Progress on Responding to CSTE Position Statement 14-OH-02: Including Industry and Occupation in NNDSS

Monday, June 5, 2017: 1:00 PM
Pines, Boise Centre
Marie H Sweeney , CDC/National Institute for Occupational Safety and Health, Cincinnati, OH
Sharon Watkins , Pennsylvania Department of Health, Harrisburg, PA

Key Objectives:
 CSTE Position Statement 14-OH-02, Inclusion of Work Information as data elements in CDC surveillance systems recommended that ‘…occupation and industry and other work information as appropriated be included as data elements within CDC surveillance systems where feasible.’ CSTE also offered five ancillary recommendations outlining directions to accomplish this task. This roundtable will present the progress made to fulfill the recommendations established in the position statement through the collaboration of CSTE and CDC centers. It is also designed to engage current and future stakeholders who will be collecting and using these data.

Brief Summary:
According to the WHO and CDC, work is a key determinant of health and as such should be treated as a demographic data element.
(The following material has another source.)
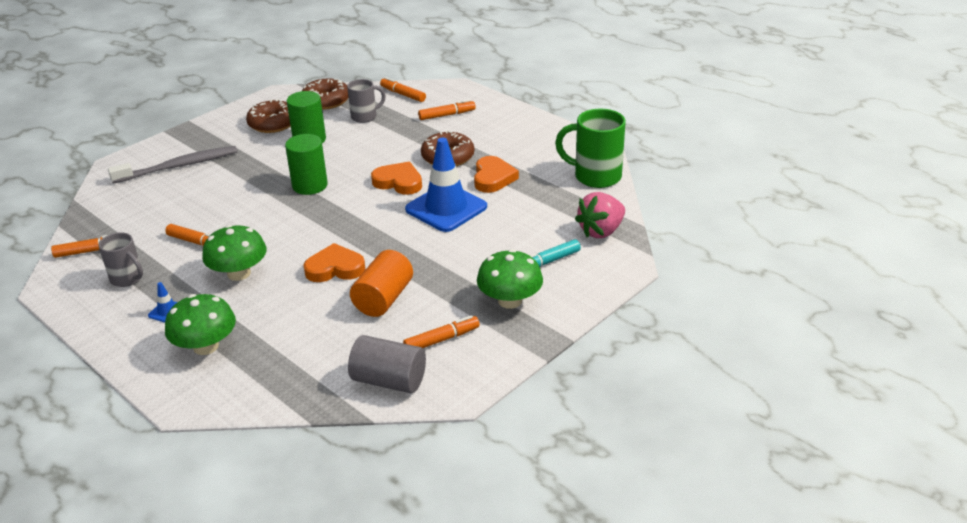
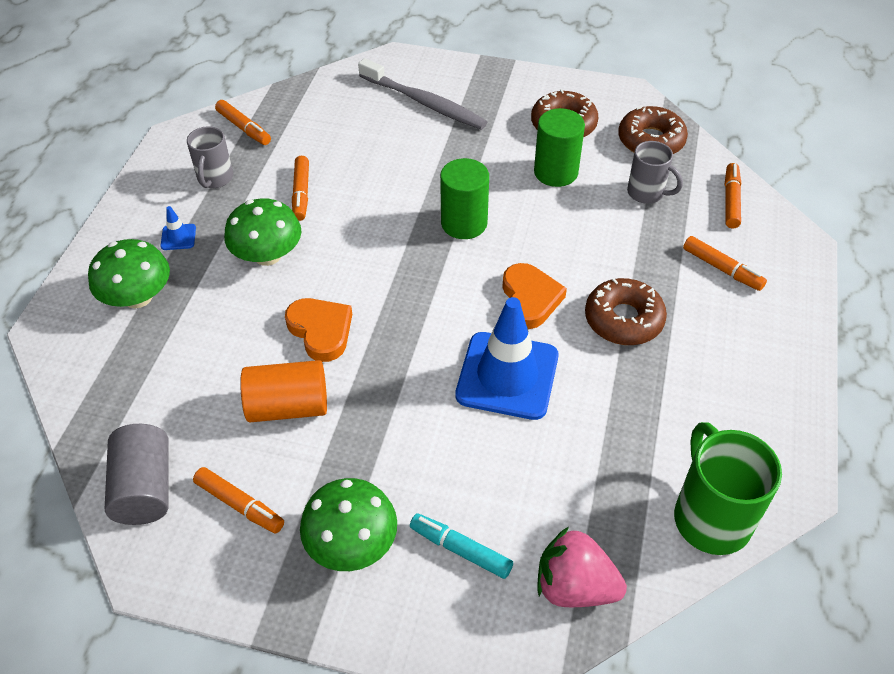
camera: 60 degrees right, 15 degrees up
orange heart [474,156,519,193] -> none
Since the mid-19th century, work information has been collected on vital records and health surveys because of possible social or economic implications of work types. In the late 20th and early 21st centuries, occupation or type of work and the type of business or industry remain as critical surrogates for workplace exposures and related health outcomes. Although some CDC surveillance activities collect work information using consistent collection and standardized methods, others do not or may collect or code these data in nonstandard ways. In some instances, data collection practices may presume that there are a limited number of occupations at risk and therefore restrict questions to a few known occupations, while other systems may allow exploration of the possibility that less well-studied or emerging occupational groups are at risk. Since 2014, collaborations including CSTE, CDC’s Office of Public Health and Scientific Services (OPHSS), National Institute for Occupational Safety and Health (NIOSH), National Center for Immunization and Respiratory Diseases (NCIRD) and the Center for Surveillance, Epidemiology and Laboratory Services (CSELS), has made it possible to include standard and codable work questions on industry and occupation in the National Notifiable Disease Surveillance System (NNDSS). Discussions in this roundtable will cover, at minimum: 1) the benefits of including standard work variables for all NNDSS conditions; 2) reasons for using the NNDSS as the test case for partially achieving the goals of the position statement; 3) the questions to be included in condition specific message mapping guides; 3) the coding system used to translate the data from narrative to standard codes; 4) next steps.